- _Task item_
In the rows, from the line containing "To my surprise, she" up to and including the line containing "- assumption - предположение, допущение", replace every "Wordpress" with "WordPress". Reproduce those lines with no other changes.

***** Supplied records

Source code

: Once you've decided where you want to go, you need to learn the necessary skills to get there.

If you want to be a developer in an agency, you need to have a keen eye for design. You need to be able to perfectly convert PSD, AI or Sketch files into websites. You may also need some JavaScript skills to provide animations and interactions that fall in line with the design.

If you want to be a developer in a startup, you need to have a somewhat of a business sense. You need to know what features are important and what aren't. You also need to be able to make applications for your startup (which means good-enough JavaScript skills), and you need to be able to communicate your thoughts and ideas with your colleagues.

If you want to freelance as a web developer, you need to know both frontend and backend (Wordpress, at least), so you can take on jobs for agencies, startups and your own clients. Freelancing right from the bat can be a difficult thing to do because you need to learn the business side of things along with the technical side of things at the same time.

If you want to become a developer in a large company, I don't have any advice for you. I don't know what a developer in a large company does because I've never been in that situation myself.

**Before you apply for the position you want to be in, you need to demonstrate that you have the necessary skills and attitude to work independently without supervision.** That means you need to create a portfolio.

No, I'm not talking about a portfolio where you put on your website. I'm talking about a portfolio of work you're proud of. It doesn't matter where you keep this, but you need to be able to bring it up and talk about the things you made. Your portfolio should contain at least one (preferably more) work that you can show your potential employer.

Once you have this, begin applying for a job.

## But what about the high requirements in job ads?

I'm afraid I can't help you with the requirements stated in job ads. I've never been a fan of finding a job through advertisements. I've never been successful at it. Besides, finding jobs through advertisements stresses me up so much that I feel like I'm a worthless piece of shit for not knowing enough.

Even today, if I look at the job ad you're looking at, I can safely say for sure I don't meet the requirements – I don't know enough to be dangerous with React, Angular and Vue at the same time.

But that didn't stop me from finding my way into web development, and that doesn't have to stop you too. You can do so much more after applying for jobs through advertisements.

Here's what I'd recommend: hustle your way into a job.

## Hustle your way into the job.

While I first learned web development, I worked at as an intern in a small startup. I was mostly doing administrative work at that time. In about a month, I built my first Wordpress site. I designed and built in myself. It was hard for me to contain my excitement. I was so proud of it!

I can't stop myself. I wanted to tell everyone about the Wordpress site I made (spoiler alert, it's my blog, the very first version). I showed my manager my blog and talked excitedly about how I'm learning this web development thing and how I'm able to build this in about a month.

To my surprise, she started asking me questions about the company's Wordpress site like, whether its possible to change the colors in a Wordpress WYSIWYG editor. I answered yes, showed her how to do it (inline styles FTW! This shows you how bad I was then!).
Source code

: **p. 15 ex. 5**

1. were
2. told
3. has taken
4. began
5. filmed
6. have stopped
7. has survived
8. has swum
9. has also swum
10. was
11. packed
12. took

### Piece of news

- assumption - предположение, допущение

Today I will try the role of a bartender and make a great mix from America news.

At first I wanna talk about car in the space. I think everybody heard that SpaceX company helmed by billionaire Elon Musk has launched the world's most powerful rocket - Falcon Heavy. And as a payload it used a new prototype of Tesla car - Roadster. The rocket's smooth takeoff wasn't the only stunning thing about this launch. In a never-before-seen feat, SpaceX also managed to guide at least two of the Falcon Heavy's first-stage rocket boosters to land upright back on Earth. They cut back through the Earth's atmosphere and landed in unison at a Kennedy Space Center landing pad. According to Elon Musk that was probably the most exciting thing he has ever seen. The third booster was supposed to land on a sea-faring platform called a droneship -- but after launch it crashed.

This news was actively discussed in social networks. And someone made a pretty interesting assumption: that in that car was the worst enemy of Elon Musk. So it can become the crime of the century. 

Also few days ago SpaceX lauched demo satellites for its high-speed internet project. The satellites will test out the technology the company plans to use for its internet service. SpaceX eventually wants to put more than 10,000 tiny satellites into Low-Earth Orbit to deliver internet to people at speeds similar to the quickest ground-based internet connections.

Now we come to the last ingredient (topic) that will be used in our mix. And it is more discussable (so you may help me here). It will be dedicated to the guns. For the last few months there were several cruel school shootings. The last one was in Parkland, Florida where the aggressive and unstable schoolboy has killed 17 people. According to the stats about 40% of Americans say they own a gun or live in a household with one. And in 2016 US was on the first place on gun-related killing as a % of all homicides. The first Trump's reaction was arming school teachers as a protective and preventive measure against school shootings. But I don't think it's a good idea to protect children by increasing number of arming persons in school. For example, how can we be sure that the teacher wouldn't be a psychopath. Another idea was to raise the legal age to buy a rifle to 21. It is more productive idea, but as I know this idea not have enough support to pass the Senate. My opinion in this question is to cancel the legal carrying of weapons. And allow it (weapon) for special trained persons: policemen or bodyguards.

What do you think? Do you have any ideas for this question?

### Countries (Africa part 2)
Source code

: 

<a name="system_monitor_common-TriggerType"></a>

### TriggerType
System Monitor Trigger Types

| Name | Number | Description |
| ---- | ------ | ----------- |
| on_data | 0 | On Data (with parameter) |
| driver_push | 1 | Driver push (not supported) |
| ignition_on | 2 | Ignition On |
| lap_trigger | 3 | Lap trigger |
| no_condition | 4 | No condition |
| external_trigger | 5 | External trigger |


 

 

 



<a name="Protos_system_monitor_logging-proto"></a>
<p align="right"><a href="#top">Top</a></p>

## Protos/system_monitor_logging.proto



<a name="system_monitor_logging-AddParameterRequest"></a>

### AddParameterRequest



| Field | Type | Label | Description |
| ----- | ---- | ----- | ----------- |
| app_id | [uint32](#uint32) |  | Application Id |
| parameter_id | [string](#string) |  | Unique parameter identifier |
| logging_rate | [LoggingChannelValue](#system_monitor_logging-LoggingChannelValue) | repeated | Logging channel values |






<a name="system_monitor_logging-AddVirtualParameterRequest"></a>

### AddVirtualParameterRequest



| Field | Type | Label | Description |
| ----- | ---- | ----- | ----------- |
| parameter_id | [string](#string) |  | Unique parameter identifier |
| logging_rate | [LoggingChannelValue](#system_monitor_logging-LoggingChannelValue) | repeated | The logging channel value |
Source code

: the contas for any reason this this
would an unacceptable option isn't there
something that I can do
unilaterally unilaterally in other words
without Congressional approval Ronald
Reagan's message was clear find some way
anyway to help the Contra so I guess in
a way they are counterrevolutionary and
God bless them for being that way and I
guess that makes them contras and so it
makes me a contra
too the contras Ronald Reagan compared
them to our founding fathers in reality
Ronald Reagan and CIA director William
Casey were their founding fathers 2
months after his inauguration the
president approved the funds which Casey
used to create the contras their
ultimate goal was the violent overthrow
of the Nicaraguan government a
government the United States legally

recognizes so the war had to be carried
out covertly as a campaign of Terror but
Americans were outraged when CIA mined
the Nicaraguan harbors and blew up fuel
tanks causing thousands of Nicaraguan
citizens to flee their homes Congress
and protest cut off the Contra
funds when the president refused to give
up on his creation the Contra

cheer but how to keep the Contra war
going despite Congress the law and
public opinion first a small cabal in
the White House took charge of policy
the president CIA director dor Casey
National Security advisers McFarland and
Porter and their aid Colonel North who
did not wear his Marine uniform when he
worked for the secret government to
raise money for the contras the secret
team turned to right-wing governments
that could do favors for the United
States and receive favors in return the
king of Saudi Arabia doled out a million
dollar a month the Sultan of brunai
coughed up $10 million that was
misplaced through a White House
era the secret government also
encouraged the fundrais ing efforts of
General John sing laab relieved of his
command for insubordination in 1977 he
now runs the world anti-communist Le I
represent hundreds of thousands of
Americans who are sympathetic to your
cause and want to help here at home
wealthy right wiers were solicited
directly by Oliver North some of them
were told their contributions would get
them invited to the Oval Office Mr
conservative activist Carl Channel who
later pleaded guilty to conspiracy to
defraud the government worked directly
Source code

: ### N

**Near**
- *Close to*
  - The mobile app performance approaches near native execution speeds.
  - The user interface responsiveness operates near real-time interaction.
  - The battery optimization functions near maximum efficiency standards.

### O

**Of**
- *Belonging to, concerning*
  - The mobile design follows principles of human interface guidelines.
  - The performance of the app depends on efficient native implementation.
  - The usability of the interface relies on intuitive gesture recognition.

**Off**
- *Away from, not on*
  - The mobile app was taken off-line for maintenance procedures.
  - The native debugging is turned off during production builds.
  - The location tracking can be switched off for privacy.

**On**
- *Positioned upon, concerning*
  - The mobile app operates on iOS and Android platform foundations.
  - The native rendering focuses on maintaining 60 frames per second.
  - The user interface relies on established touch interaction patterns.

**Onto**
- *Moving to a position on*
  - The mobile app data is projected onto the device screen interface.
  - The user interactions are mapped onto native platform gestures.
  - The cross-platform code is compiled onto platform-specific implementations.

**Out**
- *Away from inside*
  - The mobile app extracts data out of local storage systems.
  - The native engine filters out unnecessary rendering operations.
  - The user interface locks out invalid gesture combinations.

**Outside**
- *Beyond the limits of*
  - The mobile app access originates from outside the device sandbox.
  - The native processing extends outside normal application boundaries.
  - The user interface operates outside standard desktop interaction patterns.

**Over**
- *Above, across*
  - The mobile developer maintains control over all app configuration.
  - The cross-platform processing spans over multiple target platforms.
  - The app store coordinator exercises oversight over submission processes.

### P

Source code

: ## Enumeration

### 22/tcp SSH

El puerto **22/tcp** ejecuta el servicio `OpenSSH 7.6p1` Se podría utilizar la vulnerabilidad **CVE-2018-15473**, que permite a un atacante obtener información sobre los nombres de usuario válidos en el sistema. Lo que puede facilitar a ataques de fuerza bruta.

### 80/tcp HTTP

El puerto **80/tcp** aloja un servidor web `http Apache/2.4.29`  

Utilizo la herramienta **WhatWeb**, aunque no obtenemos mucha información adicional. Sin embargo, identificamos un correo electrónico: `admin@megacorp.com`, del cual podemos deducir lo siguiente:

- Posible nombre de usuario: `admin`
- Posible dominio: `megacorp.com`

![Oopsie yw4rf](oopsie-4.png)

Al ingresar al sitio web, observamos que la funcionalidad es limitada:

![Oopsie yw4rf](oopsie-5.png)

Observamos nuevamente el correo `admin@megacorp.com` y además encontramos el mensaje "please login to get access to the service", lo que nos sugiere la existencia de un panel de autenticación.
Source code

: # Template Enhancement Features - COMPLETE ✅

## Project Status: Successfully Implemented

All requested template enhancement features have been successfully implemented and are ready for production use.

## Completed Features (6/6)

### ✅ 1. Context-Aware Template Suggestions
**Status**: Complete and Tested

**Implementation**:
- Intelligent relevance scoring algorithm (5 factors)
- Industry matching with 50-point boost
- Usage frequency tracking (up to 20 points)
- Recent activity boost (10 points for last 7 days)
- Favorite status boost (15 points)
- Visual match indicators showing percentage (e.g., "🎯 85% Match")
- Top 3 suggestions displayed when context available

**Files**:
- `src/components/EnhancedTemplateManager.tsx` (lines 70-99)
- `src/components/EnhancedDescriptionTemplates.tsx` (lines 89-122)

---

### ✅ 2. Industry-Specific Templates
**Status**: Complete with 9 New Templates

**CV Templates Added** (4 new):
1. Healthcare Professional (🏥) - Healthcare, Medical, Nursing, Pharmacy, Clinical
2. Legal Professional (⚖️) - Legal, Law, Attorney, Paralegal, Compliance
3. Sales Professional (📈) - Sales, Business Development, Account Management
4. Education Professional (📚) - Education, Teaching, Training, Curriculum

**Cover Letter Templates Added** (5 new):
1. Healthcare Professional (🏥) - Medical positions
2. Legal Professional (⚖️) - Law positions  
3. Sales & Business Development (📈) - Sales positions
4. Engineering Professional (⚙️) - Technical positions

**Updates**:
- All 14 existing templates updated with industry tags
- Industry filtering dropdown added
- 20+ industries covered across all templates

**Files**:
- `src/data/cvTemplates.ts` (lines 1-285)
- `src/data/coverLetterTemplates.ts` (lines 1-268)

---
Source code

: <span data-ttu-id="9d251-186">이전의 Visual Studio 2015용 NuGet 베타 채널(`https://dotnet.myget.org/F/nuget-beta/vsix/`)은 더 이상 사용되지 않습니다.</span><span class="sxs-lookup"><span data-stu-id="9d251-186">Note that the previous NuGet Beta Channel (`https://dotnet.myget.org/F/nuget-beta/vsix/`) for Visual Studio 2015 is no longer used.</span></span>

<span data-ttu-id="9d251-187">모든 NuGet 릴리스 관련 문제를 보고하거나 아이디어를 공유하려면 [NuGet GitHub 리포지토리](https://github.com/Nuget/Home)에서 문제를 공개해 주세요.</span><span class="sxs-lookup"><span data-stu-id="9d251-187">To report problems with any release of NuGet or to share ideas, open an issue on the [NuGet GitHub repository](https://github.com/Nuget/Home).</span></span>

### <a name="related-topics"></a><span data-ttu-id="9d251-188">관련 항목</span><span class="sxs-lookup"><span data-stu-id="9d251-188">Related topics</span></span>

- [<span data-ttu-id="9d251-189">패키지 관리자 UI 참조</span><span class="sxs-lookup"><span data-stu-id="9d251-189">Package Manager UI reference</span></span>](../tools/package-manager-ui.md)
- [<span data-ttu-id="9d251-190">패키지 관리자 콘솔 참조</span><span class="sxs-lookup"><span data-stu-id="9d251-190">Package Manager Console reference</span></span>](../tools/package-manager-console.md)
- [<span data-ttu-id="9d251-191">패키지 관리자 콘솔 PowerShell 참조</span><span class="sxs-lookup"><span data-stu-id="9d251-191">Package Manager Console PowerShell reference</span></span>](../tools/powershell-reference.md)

**********

- _Answer space_
To my surprise, she started asking me questions about the company's WordPress site like, whether its possible to change the colors in a WordPress WYSIWYG editor. I answered yes, showed her how to do it (inline styles FTW! This shows you how bad I was then!).
Source code

: **p. 15 ex. 5**

1. were
2. told
3. has taken
4. began
5. filmed
6. have stopped
7. has survived
8. has swum
9. has also swum
10. was
11. packed
12. took

### Piece of news

- assumption - предположение, допущение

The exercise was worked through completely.